The writer implies “based on comparative data” (which is conveniently not stated) that GPPSS taxes are higher and therefore “academic achievement” should be higher.

So higher taxes should deliver better results? Here’s a sampling of districts in Wayne, Oakland, Macomb, and Washtenaw counties whose aggregate school property taxes (Homestead Millages) are higher than the GPPSS’:

  • Ecorse Public Schools
  • Hazel Park Public Schools
  • River Rouge Public Schools
  • Inkster Public Schools
  • Southfield Public Schools
  • South Redford Public Schools
  • Trenton Public Schools

Not exactly a “Newsweek” list. I could go on. In fact I could list the 30 school districts in these four counties whose local school Homestead millage rates are higher than the GPPSS’s.

If the letter writer and the Grosse Pointe News understood how school funding and taxes actually worked they could have made a clever argument in an attempt to correlate taxes and educational outcomes. Allow me to help them with this possible theory.

“The reason why “academic achievement” in the GPPSS is declining is that GPPSS school tax rates have dropped nearly 20% over the last three years.”

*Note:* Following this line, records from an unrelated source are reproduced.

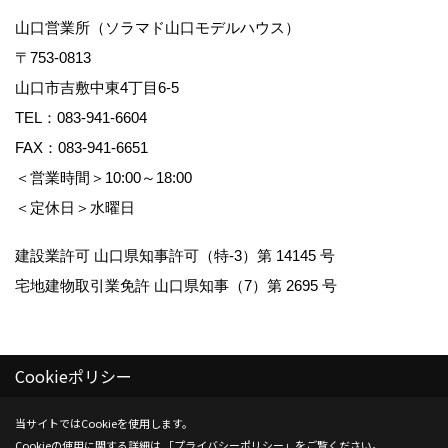
山口営業所（ソラマド山口モデルハウス）
〒753-0813
山口市吉敷中東4丁目6-5
TEL：
083-941-6604
FAX：083-941-6651
＜営業時間＞10:00～18:00
＜定休日＞水曜日
建設業許可 山口県知事許可（特-3）第 14145 号
宅地建物取引業免許 山口県知事（7）第 2695 号
Cookieポリシー
Copyright (c) Kenwa Jutaku. All Rights Reserved.
当サイトではCookieを使用します。
Cookieの使用に関する詳細は 「
プライバシーポリシー
」をご覧ください。
Produced by
ゴデスクリエイト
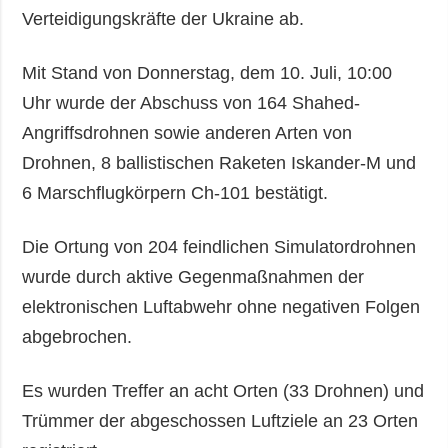
Verteidigungskräfte der Ukraine ab.
Mit Stand von Donnerstag, dem 10. Juli, 10:00
Uhr wurde der Abschuss von 164 Shahed-
Angriffsdrohnen sowie anderen Arten von
Drohnen, 8 ballistischen Raketen Iskander-M und
6 Marschflugkörpern Ch-101 bestätigt.
Die Ortung von 204 feindlichen Simulatordrohnen
wurde durch aktive Gegenmaßnahmen der
elektronischen Luftabwehr ohne negativen Folgen
abgebrochen.
Es wurden Treffer an acht Orten (33 Drohnen) und
Trümmer der abgeschossen Luftziele an 23 Orten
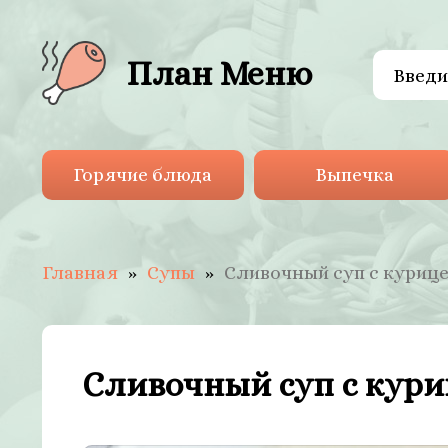
План Меню
Горячие блюда
Выпечка
Главная
Супы
Сливочный суп с куриц
Сливочный суп с кури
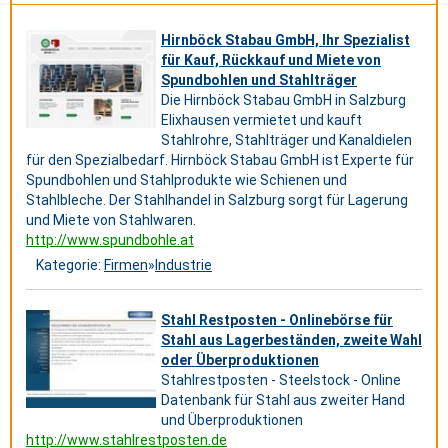
Hirnböck Stabau GmbH, Ihr Spezialist
für Kauf, Rückkauf und Miete von
Spundbohlen und Stahlträger
Die Hirnböck Stabau GmbH in Salzburg
Elixhausen vermietet und kauft
Stahlrohre, Stahlträger und Kanaldielen
für den Spezialbedarf. Hirnböck Stabau GmbH ist Experte für
Spundbohlen und Stahlprodukte wie Schienen und
Stahlbleche. Der Stahlhandel in Salzburg sorgt für Lagerung
und Miete von Stahlwaren.
http://www.spundbohle.at
Kategorie:
Firmen
»
Industrie
Stahl Restposten - Onlinebörse für
Stahl aus Lagerbeständen, zweite Wahl
oder Überproduktionen
Stahlrestposten - Steelstock - Online
Datenbank für Stahl aus zweiter Hand
und Überproduktionen
http://www.stahlrestposten.de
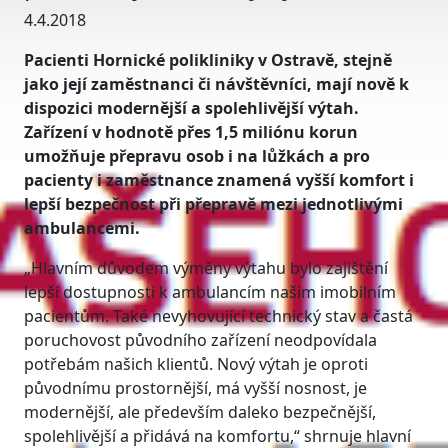
4.4.2018
Pacienti Hornické polikliniky v Ostravě, stejně
jako její zaměstnanci či návštěvníci, mají nově k
dispozici modernější a spolehlivější výtah.
Zařízení v hodnotě přes 1,5 miliónu korun
umožňuje přepravu osob i na lůžkách a pro
pacienty i zaměstnance znamená vyšší komfort i
lepší bezpečnost při přepravě mezi jednotlivými
ambulancemi.
„Hlavním důvodem výměny výtahu bylo zajištění
lepší dostupnosti k ambulancím našim imobilním
pacientům. Také nevyhovující technický stav a častá
poruchovost původního zařízení neodpovídala
potřebám našich klientů. Nový výtah je oproti
původnímu prostornější, má vyšší nosnost, je
modernější, ale především daleko bezpečnější,
spolehlivější a přidává na komfortu,“ shrnuje hlavní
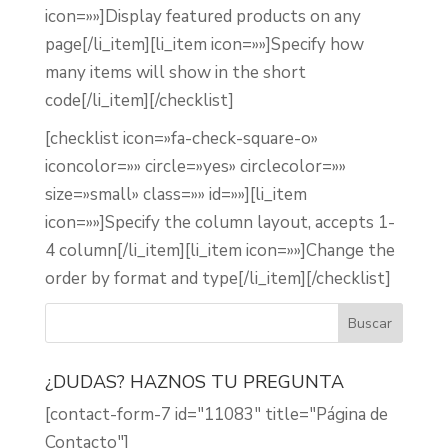
icon=»»]Display featured products on any
page[/li_item][li_item icon=»»]Specify how
many items will show in the short
code[/li_item][/checklist]
[checklist icon=»fa-check-square-o»
iconcolor=»» circle=»yes» circlecolor=»»
size=»small» class=»» id=»»][li_item
icon=»»]Specify the column layout, accepts 1-
4 column[/li_item][li_item icon=»»]Change the
order by format and type[/li_item][/checklist]
¿DUDAS? HAZNOS TU PREGUNTA
[contact-form-7 id="11083" title="Página de
Contacto"]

Of course this logic is a faulty as the original – but it is true. GPPSS Homestead Property school tax rates have dropped 19% from 2020 levels and this trend will continue. The GP News letter knows just enough about how the Hold Harmless levies work to get it all wrong.

Hold Harmless tax levies have become less and less valuable in the mechanics of Michigan school funding as Proposal A continues to deliver on its promise to equalize per pupil funding. This will not stop. So I have bad news for the GP News and the letter writer. Your taxes will continue to decline

For even more precision we could also look at Taxable Value – which the letter writer failed to analyze as well. Millage rates don’t tell the whole story. Taxes paid are the product of Homestead Millage Rates times Taxable Value. The letter writer trades on one of the long standing myths of Grosse Pointe property values.

On a per pupil basis, GPPSS Homestead Property taxable value is 9th among the four counties referenced above. For all the vaunted comparisons between Grosse Pointe and “like districts” Birmingham and Bloomfield, the truth is GPPSS’ per pupil Homestead taxable value is nearly 70% lower than those two Oakland County blue-bloods. And, oh by the way, their local school property tax rates are higher as well.

If other districts wanted to use the same logic to identify their “like districts” do you know who might compare themselves to the GPPSS? Eastpointe, Warren Woods, Lakeview, Allen Park Public Schools. All of these have per pupil Homestead Taxable Value about 70% lower than the GPPSS.

The GPPSS is not above criticism, but I encourage my fellow community members to think critically about these matters.